Tjita2 luhur inilah tudjuan ajang akan ditjapai oleh Bangsa Indonesia. bertolak dari pandangan hidup Pantjasila itu maka negera kita, berkewadjiban melindungi segenap Bangsa Indonesia dan seluruh wilajah Tanah Air.
Djadi negara harus mengatasi faham golongan atau perseorangan, Negara mewudjudkan persatuan seluruh Bangsa Indonesia.
Negara harus mewudjudkan keadilan sosial bagi seluruh Rakjat. Negara kita berdasarkan atas Kedaulatan Rakjat dan berdasar permusjawaratan perwakilan.

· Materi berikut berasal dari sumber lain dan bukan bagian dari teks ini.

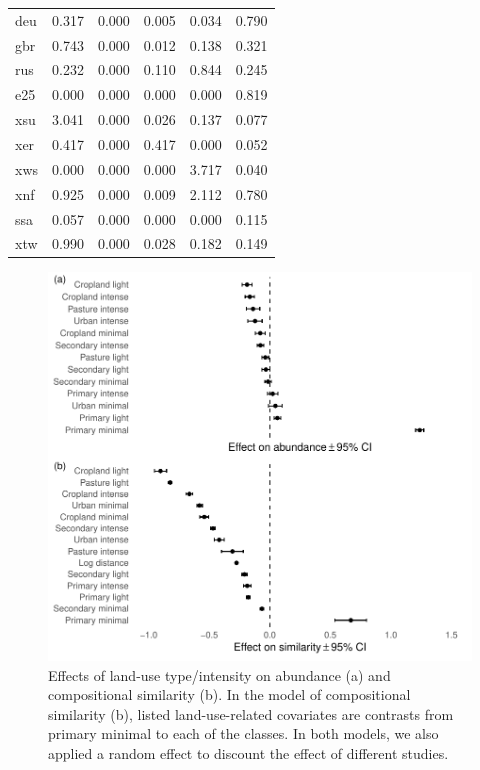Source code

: \documentclass[titlesmallcaps,copyrightpage]{uomthesis}\usepackage[]{graphicx}\usepackage[]{color}
\begin{document}
\begin{table}[htb]
\begin{tabularx}{0.55\textwidth}{lllllY}
deu    & 0.317    & 0.000   & 0.005   & 0.034     & 0.790 \\
gbr    & 0.743    & 0.000   & 0.012   & 0.138     & 0.321 \\
rus    & 0.232    & 0.000   & 0.110   & 0.844     & 0.245 \\
e25    & 0.000    & 0.000   & 0.000   & 0.000     & 0.819 \\
xsu    & 3.041    & 0.000   & 0.026   & 0.137     & 0.077 \\
xer    & 0.417    & 0.000   & 0.417   & 0.000     & 0.052 \\
xws    & 0.000    & 0.000   & 0.000   & 3.717     & 0.040 \\
xnf    & 0.925    & 0.000   & 0.009   & 2.112     & 0.780 \\
ssa    & 0.057    & 0.000   & 0.000   & 0.000     & 0.115 \\
xtw    & 0.990    & 0.000   & 0.028   & 0.182     & 0.149 \\
\bottomrule
\end{tabularx}
\end{table}



\begin{figure}[htb]
  \centering
    \includegraphics{chapters/figures/chapter4/fig_bdeffects.pdf} 
    \caption{Effects of land-use type/intensity on abundance (a) and compositional similarity (b). In the model of compositional similarity (b), listed land-use-related covariates are contrasts from primary minimal to each of the classes. In both models, we also applied a random effect to discount the effect of different studies.}
    \label{apx:ch4:fig_bdeffects}
\end{figure}
\end{document}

Negara kita berdasar atas ke-Tuhanan Jang Maha Esa menurut dasar kemanusiaan jang adil dan beradap.
Saudara2 sekalian:
Djiwa semangat dan ketentuan Unang2 Dasar 1945 chususnja mengenai tjita2 negara pokok2 fikiran tentang negara dan sistim Pemerintahan Negara djelas langsung bersumber dan merupakan pelaksanaan Pantjasila. Pantjasila dan Undang2 Dasar 1945 adalah satu rangkian oleh kerana itu mempertahankan Pantjasila berarti djuga mempertahankan pokok2 fikiran jang terkandung dalam Undang2 Dasar 1945 itu.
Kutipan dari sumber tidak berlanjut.